**EXCERPTED TEXT:**
■ ■ ■
So, with this information in our hands, we described the whole situation to the release managers, explaining what the options were, and they, of course, had no doubt on what was better for etch.

The last two months before the release, we'll try to polish the last few bits that we'd like to improve in the current 2.14 packages. For example, Joss just made a change to the session manager, to make it possible to save the user's session easily, a feature which was present until GNOME 2.12, then removed in 2.14 with apparently no sane replacement of saving sessions available for the user.

I must admit I'm a bit disappointed about not being to ship all the work we've been doing with GNOME 2.16 in experimental, although I believe it was the right choice. If the etch release is delayed for some major reason, and let's hope it's not, that might open a window to see a transition going on, if the fixes are finally in and we consider our packages release quality. If not, we're sorry, but we won't be able to sell the “latest GNOME version” argument in our release PR. ;)

The Debian GNOME team has already been talking about doing a “semi-official” 2.16 backport for etch though, so people can use stable with the current GNOME, at least for a few months. We'll see how it goes...

Sat, 23 Sep 2006

What about GNOME 2.16 and Debian?

I haven't heard too many people asking if GNOME 2.16 will make etch. Maybe everyone just assumes it will, because the latest transitions have been pretty good, or maybe everyone just assumes it won't because nobody would expect Debian to ship with a current GNOME release, right? Or maybe Debian is immerse in what looks like the beginnings of a civil war, and that is more interesting.

The Debian GNOME team has been preemtively working on GNOME 2.16, though, as the release clock is ticking. Loïc has spent a big amount of time revamping the packaging of GTK+ and Pango, finally resulting in sane source packages people can look at. Joss, Guilherme, Loïc and others have worked on the rest of the Developer Platform packages, which is now ready for testing in experimental. The evolution team has also been rocking and all the associated packages are ready to go in experimental as well.

The GNOME 2.16 status page still shows quite some red for Desktop packages, which are now being worked on, with GTK+ 2.10 in place.
■ ■ ■
**GIVEN RECORDS:**
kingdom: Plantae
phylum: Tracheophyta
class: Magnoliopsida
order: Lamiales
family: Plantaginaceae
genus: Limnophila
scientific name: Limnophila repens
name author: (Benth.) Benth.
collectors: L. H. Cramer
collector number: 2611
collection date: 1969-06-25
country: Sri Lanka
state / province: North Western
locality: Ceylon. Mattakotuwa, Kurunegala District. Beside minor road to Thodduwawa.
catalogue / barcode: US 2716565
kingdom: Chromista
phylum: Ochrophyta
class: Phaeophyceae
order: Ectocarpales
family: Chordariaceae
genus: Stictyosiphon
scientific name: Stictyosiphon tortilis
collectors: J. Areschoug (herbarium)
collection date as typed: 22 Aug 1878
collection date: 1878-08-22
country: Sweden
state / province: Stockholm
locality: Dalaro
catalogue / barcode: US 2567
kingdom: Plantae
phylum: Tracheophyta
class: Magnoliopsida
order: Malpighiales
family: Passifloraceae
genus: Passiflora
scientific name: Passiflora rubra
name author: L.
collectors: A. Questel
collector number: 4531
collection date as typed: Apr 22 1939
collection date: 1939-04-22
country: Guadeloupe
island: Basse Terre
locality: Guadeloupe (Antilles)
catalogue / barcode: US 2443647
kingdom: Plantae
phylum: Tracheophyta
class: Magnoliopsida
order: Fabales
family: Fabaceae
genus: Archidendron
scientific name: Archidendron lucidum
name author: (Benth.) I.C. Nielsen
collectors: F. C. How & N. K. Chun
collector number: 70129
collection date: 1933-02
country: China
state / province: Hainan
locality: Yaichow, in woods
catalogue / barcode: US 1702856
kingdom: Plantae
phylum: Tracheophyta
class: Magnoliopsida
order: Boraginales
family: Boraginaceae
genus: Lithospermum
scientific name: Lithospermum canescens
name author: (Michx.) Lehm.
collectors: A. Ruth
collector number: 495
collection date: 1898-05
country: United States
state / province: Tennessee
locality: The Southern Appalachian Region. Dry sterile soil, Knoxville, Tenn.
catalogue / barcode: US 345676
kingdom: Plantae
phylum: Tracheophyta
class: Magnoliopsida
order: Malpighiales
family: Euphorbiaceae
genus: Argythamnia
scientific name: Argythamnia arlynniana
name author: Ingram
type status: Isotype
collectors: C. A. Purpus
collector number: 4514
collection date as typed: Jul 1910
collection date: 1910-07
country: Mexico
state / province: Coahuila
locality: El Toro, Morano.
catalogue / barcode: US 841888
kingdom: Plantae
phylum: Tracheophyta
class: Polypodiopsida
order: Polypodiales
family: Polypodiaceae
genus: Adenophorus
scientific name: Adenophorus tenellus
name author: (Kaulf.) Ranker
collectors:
■ ■ ■
**TASKS TO CARRY OUT:**
**A.** In the Debian GNOME text, who revamped the packaging of GTK+ and Pango?
**B.** Reproduce the part of the Debian GNOME text that opens with the words containing "I must admit" and closes with "how it goes...".

**EXPECTED OUTPUTS:**
**A.** Loïc

**B.**
I must admit I'm a bit disappointed about not being to ship all the work we've been doing with GNOME 2.16 in experimental, although I believe it was the right choice. If the etch release is delayed for some major reason, and let's hope it's not, that might open a window to see a transition going on, if the fixes are finally in and we consider our packages release quality. If not, we're sorry, but we won't be able to sell the “latest GNOME version” argument in our release PR. ;)

The Debian GNOME team has already been talking about doing a “semi-official” 2.16 backport for etch though, so people can use stable with the current GNOME, at least for a few months. We'll see how it goes...